Pull out every line below that holds the word "class".

[Material to process Boundary: Start]

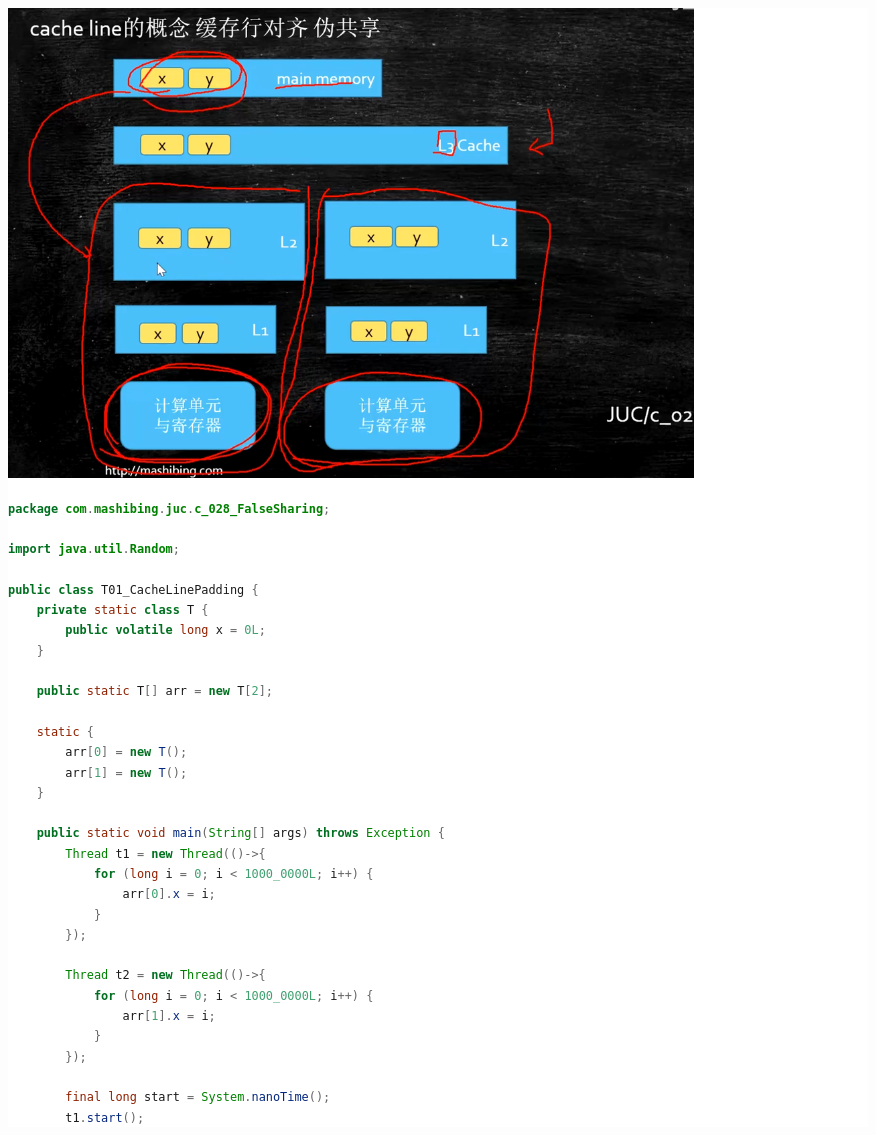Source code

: <img src="/assets/img/Jvm/JVM-JMM/cacheline.png" alt="cacheline" style="zoom:67%;" />

```java
package com.mashibing.juc.c_028_FalseSharing;

import java.util.Random;

public class T01_CacheLinePadding {
    private static class T {
        public volatile long x = 0L;
    }

    public static T[] arr = new T[2];

    static {
        arr[0] = new T();
        arr[1] = new T();
    }

    public static void main(String[] args) throws Exception {
        Thread t1 = new Thread(()->{
            for (long i = 0; i < 1000_0000L; i++) {
                arr[0].x = i;
            }
        });

        Thread t2 = new Thread(()->{
            for (long i = 0; i < 1000_0000L; i++) {
                arr[1].x = i;
            }
        });

        final long start = System.nanoTime();
        t1.start();
```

[Material to process Boundary: End]

» Your solution:
public class T01_CacheLinePadding {
    private static class T {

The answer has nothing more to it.